Prominent Secretaries include progressive organizer Frances Perkins under Franklin D. Roosevelt, architect of elements of the Social Security Act and Fair Labor Standards Act; labor leader George Meany influenced policy though not a Secretary, while Secretaries like Robert Reich under Bill Clinton emphasized workforce training and inequality; Elaine Chao under George W. Bush focused on enforcement and immigration-related labor issues; Tom Perez under Barack Obama pursued wage enforcement and employee benefits; Alexander Acosta under Donald Trump addressed regulatory rollback debates and trade-related employment; and Marty Walsh under Joe Biden has engaged with union revitalization and infrastructure workforce clauses tied to the Infrastructure Investment and Jobs Act. Each Secretary’s agenda intersects with presidents' domestic priorities, labor unions such as the American Federation of Labor and Congress of Industrial Organizations, and corporate stakeholders like chambers of commerce and industry associations.
Major initiatives led by Secretaries include implementation of minimum wage provisions under the Fair Labor Standards Act, creation and expansion of unemployment insurance systems during the Great Depression and recession responses under George W. Bush and Barack Obama, workplace safety enforcement under the Occupational Safety and Health Administration, pension protections via the Employee Retirement Income Security Act of 1974, and oversight of trade adjustment training funded through Congressional acts.
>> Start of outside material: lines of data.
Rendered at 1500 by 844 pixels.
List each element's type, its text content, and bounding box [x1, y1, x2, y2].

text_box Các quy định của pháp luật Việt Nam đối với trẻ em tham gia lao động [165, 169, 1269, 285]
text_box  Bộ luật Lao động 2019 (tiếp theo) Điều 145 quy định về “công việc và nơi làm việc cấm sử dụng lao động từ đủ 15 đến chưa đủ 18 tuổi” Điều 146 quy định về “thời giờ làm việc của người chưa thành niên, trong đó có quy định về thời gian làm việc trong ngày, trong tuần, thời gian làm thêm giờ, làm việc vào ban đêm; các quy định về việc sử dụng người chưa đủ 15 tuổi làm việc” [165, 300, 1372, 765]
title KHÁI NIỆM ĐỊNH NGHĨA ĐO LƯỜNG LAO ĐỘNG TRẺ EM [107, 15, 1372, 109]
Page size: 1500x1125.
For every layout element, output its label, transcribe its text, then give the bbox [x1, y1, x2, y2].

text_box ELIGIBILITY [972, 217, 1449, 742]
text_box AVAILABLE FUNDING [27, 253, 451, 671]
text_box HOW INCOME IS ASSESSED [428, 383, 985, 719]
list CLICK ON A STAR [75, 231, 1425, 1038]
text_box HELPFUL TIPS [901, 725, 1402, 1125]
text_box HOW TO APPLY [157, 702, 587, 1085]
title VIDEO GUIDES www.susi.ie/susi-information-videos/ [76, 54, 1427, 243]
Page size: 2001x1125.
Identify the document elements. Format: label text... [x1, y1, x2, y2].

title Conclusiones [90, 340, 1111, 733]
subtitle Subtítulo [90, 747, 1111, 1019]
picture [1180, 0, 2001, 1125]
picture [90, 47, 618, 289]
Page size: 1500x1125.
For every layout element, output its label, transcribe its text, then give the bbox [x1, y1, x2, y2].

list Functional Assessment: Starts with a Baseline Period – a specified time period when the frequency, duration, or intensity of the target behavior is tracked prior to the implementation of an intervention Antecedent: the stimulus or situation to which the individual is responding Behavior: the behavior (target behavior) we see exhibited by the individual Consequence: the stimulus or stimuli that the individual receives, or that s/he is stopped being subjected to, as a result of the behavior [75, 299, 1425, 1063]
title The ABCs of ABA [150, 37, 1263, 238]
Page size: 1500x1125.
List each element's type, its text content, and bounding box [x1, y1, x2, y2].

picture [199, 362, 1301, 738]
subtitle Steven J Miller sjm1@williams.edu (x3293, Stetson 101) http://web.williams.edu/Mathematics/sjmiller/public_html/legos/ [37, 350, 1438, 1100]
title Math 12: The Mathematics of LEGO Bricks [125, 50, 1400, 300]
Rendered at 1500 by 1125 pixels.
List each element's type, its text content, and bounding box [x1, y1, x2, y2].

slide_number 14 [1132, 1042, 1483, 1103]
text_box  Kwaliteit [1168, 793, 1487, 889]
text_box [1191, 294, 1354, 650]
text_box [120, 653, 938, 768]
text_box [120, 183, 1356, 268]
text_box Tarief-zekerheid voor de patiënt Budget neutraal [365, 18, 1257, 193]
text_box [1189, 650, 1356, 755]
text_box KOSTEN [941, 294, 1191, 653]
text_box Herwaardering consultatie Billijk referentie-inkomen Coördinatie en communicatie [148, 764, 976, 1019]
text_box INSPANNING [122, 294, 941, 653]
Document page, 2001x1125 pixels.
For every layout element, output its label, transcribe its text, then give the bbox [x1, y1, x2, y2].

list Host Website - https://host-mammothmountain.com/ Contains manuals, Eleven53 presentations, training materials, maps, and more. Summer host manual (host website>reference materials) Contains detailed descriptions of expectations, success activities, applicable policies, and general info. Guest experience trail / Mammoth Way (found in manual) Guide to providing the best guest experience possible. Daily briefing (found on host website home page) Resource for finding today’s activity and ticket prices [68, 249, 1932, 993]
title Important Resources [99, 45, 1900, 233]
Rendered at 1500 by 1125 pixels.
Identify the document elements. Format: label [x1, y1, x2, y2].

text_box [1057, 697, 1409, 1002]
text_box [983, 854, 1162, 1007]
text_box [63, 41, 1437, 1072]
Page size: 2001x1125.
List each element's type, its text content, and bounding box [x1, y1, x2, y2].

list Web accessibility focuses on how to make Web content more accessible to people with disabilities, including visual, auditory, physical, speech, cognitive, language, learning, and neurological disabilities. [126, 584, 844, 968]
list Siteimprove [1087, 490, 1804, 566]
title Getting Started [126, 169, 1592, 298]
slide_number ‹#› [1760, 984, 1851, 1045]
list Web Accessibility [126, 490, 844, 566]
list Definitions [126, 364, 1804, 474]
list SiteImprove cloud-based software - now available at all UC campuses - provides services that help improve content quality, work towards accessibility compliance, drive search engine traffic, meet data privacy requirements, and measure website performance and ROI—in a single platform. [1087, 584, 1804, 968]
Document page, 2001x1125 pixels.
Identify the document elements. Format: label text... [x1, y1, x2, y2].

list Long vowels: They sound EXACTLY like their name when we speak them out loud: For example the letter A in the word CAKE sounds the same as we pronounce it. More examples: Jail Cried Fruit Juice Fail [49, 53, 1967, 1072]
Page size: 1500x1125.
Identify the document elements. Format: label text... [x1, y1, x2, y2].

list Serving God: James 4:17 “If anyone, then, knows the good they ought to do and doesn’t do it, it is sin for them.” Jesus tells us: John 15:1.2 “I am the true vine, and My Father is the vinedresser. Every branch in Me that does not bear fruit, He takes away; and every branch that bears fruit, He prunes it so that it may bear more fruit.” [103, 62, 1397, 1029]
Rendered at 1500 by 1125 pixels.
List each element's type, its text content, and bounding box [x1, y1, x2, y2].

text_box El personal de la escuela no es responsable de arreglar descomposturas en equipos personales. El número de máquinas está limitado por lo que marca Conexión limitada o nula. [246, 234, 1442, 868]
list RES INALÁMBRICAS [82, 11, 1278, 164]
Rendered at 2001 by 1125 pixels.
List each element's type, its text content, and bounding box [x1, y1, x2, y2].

Secretaries have also spearheaded apprenticeship expansion tied to the Perkins Act and employment equity measures referencing civil rights statutes like the Civil Rights Act of 1964. During crises—such as the 2008 financial crisis and the COVID-19 pandemic—Secretaries coordinated stimulus employment programs, emergency unemployment benefit extensions, and interactions with agencies like the Small Business Administration.
The chronological list begins with William B. Wilson (1913) and includes figures such as James J. Davis, Frances Perkins, Martin P. Durkin, Maurice J. Tobin, Raymond J. Donovan, Ann McLaughlin Korologos, Robert Reich, Elaine Chao, Hilda Solis, Thomas E. Perez, Eugene Scalia, Marty Walsh and others spanning administrations from Woodrow Wilson to Joe Biden. This sequence reflects policy shifts between pro-labor, regulatory, deregulatory, and workforce development emphases across Republican and Democratic presidencies, and overlaps with major legislative acts and court decisions affecting labor law.
The Secretary leads a department organized into offices and agencies including the Occupational Safety and Health Administration, Bureau of Labor Statistics, Wage and Hour Division, Mine Safety and Health Administration, Employee Benefits Security Administration, Veterans' Employment and Training Service, Office of Federal Contract Compliance Programs, and regional offices liaising with state labor agencies. The Secretary is supported by a Deputy Secretary, Solicitor of Labor, Assistant Secretaries for policy areas, and career civil servants drawn from the Senior Executive Service and technical staffs with expertise in labor statistics, occupational safety, benefits law, and workforce training programs.